Several new software and technical contracts, such as a website automation program that he had planned to implement this year, are also on hold. “If our business stays down 40 to 50 per cent for the rest of the year, we’ve got to get into save-the-business posture,” he says.
Even as sales fall, the brand has struggled with how to market apparel in a time of crisis, and Winthrop temporarily backed off on the company’s marketing emails. “People are not racing out to buy a T-shirt from us,” he says. “I don’t want to be selling right now — it doesn’t feel appropriate.” (Over the weekend, the brand plugged its casual apparel in an email, positioning it as a new wardrobe for those staying home or returning from “essential work”.)
There is little consensus in the apparel industry on the best way to approach marketing fashion amid a pandemic virus. The RealReal, Neiman Marcus, the Outnet and many brands are actively marketing and holding sales, often, but not always, mentioning the new state of affairs.
Maintaining morale and office communications with a headquarters that is now based in employees’ homes is also a new challenge. “We’re stumbling all over each other. There are kids screaming in the background. Dogs are barking,” he says.

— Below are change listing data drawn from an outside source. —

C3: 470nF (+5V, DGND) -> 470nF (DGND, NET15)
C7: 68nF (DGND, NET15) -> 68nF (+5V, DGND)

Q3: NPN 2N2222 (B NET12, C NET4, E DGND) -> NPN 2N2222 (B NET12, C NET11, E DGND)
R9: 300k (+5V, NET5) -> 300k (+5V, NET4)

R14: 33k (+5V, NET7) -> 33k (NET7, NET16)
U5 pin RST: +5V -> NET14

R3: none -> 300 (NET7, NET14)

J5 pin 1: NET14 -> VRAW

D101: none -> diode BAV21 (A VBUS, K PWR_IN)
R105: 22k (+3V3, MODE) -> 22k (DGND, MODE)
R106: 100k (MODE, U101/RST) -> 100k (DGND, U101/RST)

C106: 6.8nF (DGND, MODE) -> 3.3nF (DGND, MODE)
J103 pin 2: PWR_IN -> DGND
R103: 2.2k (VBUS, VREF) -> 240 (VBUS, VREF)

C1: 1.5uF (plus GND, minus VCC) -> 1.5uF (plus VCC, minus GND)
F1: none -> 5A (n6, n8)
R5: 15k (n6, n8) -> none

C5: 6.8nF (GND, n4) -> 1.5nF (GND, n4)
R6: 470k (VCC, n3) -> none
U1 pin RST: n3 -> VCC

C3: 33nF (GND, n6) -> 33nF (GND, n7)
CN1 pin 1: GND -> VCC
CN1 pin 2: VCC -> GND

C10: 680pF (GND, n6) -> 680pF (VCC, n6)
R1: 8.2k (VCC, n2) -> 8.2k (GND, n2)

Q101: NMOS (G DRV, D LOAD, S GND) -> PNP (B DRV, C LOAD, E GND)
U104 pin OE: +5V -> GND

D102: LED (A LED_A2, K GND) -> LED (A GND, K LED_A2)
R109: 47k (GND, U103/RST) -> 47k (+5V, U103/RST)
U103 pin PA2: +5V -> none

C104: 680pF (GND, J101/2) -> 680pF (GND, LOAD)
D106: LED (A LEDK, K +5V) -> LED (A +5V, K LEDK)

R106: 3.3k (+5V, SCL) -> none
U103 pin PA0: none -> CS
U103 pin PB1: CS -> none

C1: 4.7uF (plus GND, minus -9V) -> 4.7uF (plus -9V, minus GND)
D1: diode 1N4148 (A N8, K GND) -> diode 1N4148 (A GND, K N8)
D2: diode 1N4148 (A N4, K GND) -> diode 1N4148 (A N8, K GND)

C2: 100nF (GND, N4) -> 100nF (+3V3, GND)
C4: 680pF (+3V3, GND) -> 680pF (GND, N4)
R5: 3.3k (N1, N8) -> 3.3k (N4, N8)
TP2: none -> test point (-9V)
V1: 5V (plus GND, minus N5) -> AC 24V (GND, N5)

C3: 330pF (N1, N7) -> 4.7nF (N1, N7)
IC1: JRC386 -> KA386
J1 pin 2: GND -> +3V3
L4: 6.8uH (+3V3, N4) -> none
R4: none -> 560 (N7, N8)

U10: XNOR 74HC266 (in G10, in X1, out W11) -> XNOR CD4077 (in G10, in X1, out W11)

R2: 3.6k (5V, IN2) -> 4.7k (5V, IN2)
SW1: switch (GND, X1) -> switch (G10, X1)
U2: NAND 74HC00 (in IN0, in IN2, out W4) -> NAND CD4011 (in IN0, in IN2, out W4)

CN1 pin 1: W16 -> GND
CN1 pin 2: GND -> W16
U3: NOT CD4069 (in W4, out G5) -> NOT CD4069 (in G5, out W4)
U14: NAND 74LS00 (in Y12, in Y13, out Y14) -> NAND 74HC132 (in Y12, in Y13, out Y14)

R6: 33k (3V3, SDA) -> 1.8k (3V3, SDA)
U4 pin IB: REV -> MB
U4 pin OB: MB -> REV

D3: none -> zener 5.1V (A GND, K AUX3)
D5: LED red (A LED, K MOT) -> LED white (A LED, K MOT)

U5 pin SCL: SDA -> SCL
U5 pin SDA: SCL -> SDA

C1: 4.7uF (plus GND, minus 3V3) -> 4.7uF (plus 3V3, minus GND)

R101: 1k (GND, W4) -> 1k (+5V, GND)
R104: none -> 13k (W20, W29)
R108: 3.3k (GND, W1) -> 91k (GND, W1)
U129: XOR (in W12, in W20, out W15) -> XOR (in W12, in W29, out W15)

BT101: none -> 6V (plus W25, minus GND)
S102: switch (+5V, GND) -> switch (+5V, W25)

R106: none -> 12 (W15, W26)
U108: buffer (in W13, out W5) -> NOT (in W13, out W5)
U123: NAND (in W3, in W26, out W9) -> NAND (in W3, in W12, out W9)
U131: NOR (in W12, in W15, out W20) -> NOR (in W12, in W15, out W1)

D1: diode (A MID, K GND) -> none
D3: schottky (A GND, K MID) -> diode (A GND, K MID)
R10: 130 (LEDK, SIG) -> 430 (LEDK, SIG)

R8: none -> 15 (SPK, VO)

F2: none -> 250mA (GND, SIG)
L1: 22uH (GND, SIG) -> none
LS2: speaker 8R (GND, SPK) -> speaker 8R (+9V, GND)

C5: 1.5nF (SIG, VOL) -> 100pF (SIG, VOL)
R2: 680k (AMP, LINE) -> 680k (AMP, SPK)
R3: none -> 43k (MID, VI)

After his daughter’s teacher began an online programme reading children’s bedtime stories, Winthrop realised the importance of regular communications and started holding an optional, daily 45-minute dial-in morning call with the entire team. He opens with an update on operations, does a quick “circle of leadership” with further updates on supply chain and other issues, and then opens the call to a chat about any subject for 30 minutes.
Counterintuitively, parts of American Giant’s business showed stronger than usual results in recent weeks. While online sales fell, sales rose in the company’s stores in San Francisco, Los Angeles and New York before the stores closed amid California and New York shelter-in-place orders. And the rate at which people opened the company’s emails are meaningfully higher than usual, he says. Winthrop says he has no explanation for either of these phenomena, but he’s curious about their clues to consumers’ current mindsets.
“What experts have gotten wrong is there’s only so much modelling on a spreadsheet is going to get you,” Winthrop says. The eager-to-help supportive responses he received from suppliers and the sense that they are all pitching in with a common goal, he says, reflects the connected-community ideals on which he originally founded the company. “There is so much humanity that is emerging that is so wonderful.”